In March 1967 Bromberg, then a single mother with two small children, was hired at Abbey Road studios in London to play harp on the recording of "She's Leaving Home", one of the songs on the Beatles' Sgt. Pepper's Lonely Hearts Club Band album. This made her the second woman to perform on a Beatles song, the first having been Joy Hall, mistakenly credited as "John" Hall, who a number of weeks earlier had played cello on "Strawberry Fields Forever". Her playing on the song has been said to "define the piece". Bromberg and the orchestra went through three hours of takes until midnight, and when the album came out she realized McCartney had used her first take. She said later that she found it "a little bizarre" that she became known for four bars of music. In 2011 she told the BBC that she was "very proud to have been part of it".

Bromberg was a member of the BBC's Top of the Pops orchestra in the 1960s and 1970s. Top of the Pops was considered to be England's most popular music television programme at the time.
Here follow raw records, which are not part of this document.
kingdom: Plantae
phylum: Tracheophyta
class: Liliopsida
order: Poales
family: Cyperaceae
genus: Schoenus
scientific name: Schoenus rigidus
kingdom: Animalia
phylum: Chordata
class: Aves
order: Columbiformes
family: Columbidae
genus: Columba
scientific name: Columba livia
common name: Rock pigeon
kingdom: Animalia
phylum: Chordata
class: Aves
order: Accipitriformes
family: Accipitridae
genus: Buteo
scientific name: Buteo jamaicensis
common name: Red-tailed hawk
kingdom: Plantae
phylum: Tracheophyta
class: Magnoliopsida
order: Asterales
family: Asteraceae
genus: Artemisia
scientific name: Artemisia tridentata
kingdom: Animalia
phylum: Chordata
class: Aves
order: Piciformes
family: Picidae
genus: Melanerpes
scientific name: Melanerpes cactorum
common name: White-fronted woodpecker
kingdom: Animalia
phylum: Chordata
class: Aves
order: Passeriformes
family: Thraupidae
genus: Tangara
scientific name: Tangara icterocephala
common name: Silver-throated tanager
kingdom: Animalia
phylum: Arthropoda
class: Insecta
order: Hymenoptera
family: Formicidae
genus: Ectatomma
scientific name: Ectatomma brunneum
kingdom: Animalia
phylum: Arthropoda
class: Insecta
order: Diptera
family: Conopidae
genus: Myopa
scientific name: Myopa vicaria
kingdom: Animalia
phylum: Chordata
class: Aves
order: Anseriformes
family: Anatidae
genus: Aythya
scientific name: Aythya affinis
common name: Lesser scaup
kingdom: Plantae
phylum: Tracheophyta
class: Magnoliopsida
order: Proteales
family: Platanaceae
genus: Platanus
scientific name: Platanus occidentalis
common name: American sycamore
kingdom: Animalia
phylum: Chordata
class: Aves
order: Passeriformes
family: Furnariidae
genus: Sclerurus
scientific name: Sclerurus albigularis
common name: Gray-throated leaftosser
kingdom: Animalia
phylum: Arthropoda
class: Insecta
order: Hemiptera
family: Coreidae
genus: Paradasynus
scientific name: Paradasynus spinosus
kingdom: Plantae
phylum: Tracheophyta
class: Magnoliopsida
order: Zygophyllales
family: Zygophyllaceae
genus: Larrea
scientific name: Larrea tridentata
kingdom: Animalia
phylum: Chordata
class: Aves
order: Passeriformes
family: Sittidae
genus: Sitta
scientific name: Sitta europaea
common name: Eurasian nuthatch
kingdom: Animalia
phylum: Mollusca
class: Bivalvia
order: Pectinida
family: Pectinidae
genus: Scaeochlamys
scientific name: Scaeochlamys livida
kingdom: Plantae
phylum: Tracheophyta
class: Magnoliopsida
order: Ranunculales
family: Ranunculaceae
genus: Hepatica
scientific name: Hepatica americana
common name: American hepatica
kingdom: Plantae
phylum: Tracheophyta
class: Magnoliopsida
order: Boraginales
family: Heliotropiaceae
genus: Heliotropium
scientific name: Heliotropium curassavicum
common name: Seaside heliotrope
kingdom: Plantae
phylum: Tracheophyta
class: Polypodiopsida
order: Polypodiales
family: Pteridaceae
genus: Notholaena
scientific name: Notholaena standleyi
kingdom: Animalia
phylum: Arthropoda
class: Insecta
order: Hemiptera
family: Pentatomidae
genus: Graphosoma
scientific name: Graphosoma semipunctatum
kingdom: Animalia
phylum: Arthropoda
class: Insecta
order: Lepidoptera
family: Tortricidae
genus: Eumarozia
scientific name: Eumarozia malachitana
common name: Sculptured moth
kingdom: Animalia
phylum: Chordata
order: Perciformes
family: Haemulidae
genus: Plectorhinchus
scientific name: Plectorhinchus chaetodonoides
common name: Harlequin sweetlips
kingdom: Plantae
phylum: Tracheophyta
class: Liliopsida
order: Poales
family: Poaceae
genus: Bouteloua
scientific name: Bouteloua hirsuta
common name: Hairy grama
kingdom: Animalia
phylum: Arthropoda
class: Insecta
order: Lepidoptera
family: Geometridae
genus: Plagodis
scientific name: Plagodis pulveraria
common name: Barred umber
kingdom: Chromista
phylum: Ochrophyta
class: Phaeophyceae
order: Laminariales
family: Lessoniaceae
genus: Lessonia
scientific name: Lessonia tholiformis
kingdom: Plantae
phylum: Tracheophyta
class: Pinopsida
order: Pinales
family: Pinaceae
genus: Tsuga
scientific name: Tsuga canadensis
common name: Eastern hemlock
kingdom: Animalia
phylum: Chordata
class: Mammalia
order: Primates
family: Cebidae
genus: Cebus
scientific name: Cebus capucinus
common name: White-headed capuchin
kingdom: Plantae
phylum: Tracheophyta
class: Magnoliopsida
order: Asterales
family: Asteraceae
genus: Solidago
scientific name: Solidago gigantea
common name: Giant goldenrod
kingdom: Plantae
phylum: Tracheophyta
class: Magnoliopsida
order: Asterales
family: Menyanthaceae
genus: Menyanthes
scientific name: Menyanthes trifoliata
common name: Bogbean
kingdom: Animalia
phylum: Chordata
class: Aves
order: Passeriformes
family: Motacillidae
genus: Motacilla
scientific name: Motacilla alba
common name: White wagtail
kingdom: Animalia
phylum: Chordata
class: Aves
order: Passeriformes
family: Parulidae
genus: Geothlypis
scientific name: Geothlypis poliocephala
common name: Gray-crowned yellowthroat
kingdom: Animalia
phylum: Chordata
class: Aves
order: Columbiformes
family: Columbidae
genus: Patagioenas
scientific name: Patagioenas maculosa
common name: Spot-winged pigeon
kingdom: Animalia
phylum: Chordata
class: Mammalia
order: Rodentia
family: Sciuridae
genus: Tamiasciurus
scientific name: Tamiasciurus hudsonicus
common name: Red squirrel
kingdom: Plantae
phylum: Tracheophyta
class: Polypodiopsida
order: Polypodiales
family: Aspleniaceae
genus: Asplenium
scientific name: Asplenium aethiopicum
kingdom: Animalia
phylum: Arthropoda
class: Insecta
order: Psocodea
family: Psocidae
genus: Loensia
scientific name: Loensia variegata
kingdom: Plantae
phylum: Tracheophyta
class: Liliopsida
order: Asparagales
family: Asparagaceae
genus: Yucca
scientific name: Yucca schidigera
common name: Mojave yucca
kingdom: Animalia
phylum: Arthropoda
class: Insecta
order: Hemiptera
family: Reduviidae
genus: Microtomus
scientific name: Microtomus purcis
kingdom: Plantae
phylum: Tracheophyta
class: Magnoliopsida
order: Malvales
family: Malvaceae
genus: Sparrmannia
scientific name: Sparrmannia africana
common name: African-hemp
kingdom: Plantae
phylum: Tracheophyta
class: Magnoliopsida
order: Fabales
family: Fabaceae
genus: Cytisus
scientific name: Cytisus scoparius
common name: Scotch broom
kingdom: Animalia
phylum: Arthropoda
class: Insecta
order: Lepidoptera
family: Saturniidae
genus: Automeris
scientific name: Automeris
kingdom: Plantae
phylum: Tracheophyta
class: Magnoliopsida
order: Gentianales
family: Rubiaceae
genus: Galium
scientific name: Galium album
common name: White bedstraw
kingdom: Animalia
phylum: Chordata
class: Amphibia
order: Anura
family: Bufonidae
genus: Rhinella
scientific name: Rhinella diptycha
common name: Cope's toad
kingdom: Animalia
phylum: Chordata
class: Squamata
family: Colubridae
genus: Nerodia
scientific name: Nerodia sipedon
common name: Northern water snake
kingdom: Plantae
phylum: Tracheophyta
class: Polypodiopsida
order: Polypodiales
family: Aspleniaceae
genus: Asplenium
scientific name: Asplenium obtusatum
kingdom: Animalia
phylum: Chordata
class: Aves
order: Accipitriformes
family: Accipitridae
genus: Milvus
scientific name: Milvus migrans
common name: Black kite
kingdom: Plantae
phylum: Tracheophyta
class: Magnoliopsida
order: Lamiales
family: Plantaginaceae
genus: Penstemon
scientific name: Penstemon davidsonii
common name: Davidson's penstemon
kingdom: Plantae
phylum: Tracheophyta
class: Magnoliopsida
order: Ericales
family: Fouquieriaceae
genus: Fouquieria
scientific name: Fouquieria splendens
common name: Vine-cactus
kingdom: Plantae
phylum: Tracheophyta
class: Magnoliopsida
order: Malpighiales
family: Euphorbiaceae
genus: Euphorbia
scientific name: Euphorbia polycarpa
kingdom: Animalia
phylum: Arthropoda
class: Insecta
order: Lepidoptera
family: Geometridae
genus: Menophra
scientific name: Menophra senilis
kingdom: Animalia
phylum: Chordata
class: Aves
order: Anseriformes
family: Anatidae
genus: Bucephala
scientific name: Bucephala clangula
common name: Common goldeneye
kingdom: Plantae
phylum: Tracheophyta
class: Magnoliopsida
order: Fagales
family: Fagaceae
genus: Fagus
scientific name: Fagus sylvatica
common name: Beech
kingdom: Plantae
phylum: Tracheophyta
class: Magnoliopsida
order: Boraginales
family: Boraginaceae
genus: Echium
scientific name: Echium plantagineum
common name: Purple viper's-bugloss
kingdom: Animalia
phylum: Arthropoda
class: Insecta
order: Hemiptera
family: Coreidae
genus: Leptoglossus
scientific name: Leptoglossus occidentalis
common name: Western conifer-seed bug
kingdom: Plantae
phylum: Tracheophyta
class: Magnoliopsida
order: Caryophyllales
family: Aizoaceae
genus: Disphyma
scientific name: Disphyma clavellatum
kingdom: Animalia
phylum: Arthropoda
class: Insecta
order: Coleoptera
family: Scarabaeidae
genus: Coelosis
She played the signature introduction on the recording of "Boogie Nights", a hit single in 1976 by the disco band Heatwave. Bromberg was an orchestra regular on the highly rated British television show Morecambe and Wise. She performed in many TV commercials as well as in a Monty Python's Flying Circus sketch, in which she played the harp in a wheelbarrow. In retirement she taught harp and piano, and trained to use music to help children with mental disabilities. In 2011 she was reported to be living at Rock Hill in Chipping Norton, Oxfordshire. In 2013, aged 84, she was living and teaching music in the village of Lane End, Buckinghamshire.

==Personal life==
Bromberg married Sydney Laurence in 1949 after graduating. They later divorced. She had two children, Naomi Venables and David Laurence, and five grandchildren. Her cousin is the American musician and songwriter David Bromberg.

==Death==
Bromberg died on August 17, 2021, in Aylesbury, England.